Perrin Harkins, on 2009-05-29 00:05, said:
Running the tests in the CPAN shell before every module install was never very realistic and gets less so every day. I remember back in the early days of working with mod_perl, when the Perl testing culture was not that strong. I would find modules didn’t install with the CPAN shell because the tests were written in a way that would never run on any computer except the author’s. When I told authors about this, they would say “Oh, I’ve never used the CPAN shell. I just install modules in the normal way.”

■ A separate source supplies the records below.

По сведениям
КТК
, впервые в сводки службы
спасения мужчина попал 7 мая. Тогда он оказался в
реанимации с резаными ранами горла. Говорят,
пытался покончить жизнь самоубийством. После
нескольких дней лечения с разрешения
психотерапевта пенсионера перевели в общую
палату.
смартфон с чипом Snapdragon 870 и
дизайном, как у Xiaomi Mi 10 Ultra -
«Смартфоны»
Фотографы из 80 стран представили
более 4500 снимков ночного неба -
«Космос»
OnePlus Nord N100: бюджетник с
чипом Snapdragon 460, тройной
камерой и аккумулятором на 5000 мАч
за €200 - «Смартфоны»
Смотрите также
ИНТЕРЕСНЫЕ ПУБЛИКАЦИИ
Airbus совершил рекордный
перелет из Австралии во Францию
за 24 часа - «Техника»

No one does that anymore, because the dependency chains are now too long and annoying to do manually. We have to use the CPAN shell. (Or make alternative packaging of some kind, but that’s a different story.) So, CPAN.pm should stop running the tests. Either they should be off by default, or it should be obvious how to turn them off globally. If someone is having trouble with a module, they can go run the tests then.

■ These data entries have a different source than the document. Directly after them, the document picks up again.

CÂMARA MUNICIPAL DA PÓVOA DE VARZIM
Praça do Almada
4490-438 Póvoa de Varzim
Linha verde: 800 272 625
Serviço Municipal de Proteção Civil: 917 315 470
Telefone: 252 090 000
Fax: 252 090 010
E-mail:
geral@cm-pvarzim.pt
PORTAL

Simply turning off the tests in the CPAN shell would make installing Moose a reasonable thing and do away with nearly all griping about dependencies.

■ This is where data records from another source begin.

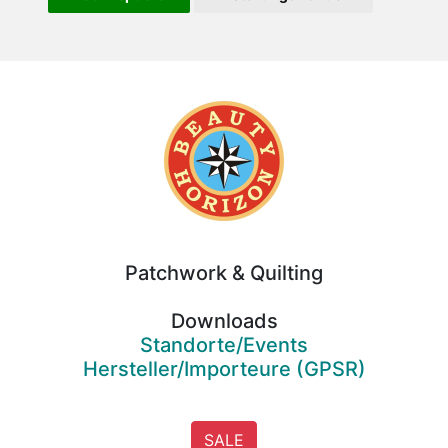
Beauty
Horizon
Patchwork & Quilting
Downloads
Standorte/Events
Hersteller/Importeure (GPSR)
SALE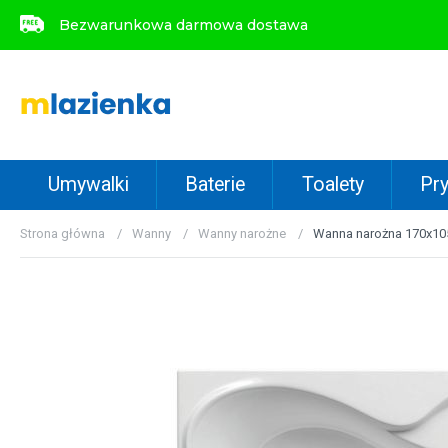
Bezwarunkowa darmowa dostawa
Bezwarunkowa darmowa dostawa
Umywalki
Baterie
Toalety
Pry
Strona główna
Wanny
Wanny narożne
Wanna narożna 170x105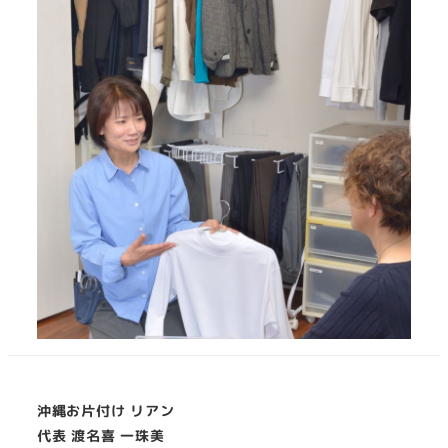
沖縄お片付け リアン
代表 渡名喜 一珠美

Jonathan Swartz, on 2009-06-25 18:16, said:
It is easy to install things without running tests:

notest install Moose

I do it reflexively now - in fact, I should figure out how to turn it on permanently, just because I forget occasionally.

But you’re right that this should be advertised more heavily.

Mihai Bazon, on 2009-07-07 03:44, said:
I use Perl for 8 years now, yet I didn’t know about “notest”. :-) This definitely needs more exposure.

Yeah, requiring tests at install time sucks. It took me one hour to install my own product on a new machine, because various tests failed in dependencies. Tests are good for developers, but once a module is released it should be considered reasonably stable and already tested.

However, it’s probably unfeasible to remove tests completely because CPAN cannot automatically install missing libraries (i.e. if some module needs libwhatever.so and that’s not available from CPAN). Then it’s better to know at install time that you’re going to have trouble, rather than have the module installed and trying to figure out later why it doesn’t work.